The proposed rule requires additional disclosure following the Pay Versus Performance table on the relationship between the executive compensation actually paid and the company’s TSR and the relationship between the company’s TSR and the TSR of its peer group. Companies would be permitted to describe these relationships in a narrative disclosure, graphic disclosure or a combination of the two. Examples provided by the SEC of acceptable forms of this disclosure include a graph providing executive compensation actually paid and change in TSR on parallel axes and plotting compensation and TSR over the required time period. The SEC also suggested that companies could disclose the percentage change over each year of the required time period in both executive compensation actually paid and TSR together with a brief discussion of that relationship.

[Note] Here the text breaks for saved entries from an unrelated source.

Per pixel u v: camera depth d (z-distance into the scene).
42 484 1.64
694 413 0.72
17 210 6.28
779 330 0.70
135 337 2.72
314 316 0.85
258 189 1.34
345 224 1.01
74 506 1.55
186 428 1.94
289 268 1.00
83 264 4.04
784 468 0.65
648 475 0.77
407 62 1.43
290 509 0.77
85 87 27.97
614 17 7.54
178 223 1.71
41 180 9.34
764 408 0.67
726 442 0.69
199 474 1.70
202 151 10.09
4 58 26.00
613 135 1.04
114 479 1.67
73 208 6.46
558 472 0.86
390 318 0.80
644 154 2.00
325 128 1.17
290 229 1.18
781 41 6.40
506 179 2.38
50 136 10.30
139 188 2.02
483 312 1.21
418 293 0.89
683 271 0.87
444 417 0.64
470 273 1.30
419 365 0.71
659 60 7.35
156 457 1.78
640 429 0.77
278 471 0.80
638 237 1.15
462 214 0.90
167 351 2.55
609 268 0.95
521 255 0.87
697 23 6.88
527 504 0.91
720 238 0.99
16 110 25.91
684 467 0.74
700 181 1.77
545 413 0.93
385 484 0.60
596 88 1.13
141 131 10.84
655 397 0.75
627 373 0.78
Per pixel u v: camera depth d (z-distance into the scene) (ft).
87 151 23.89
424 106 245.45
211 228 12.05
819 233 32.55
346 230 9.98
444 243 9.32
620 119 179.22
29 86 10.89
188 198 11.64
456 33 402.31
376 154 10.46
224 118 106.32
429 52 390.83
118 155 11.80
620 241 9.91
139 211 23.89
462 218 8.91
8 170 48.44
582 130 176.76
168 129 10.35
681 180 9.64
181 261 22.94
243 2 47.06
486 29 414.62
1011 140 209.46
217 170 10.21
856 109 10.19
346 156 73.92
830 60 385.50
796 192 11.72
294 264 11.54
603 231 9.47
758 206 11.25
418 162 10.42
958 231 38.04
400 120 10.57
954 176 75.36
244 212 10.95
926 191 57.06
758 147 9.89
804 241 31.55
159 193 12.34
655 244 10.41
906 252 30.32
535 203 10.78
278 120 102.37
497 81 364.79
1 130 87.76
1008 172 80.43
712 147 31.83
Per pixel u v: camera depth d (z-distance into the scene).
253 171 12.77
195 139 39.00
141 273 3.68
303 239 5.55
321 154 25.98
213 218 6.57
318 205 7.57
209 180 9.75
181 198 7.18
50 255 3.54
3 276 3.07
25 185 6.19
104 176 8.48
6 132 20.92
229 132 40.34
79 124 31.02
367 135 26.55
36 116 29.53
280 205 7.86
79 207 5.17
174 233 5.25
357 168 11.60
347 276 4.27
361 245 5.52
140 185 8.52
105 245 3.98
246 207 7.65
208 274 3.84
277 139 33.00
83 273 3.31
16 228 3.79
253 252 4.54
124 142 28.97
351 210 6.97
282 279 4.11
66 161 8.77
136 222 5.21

Location and Format of Disclosures
The proposed rule provides companies with the flexibility to determine where in the proxy or information statement the new disclosure should be included, but the SEC noted that it expected the disclosure to appear together with the executive compensation disclosure required under Item 402 of Regulation S-K. In addition, the new disclosures would be required to be electronically formatted using XBRL.
Transition and Phase-In
In the first filing following the effectiveness of the proposed rule, companies would be required to provide the new disclosure for the last three fiscal years, instead of five. An additional year of disclosure would then be required in each of the two subsequent annual filings in which the disclosure is required. Pay-versus-performance disclosure would only be required for years in which a company was a reporting company pursuant to Section 13(a) or 15(d) of the Securities Exchange Act. Accordingly, a newly-reporting company would be required to provide the pay-versus-performance disclosure only for the last fiscal year in the first year as a reporting company and for the last two fiscal years in its second year as a reporting company. Emerging growth companies and foreign private issuers would be exempt from these new disclosure requirements.
Public comments are due within 60 days following the publication of the proposed rule in the Federal Register.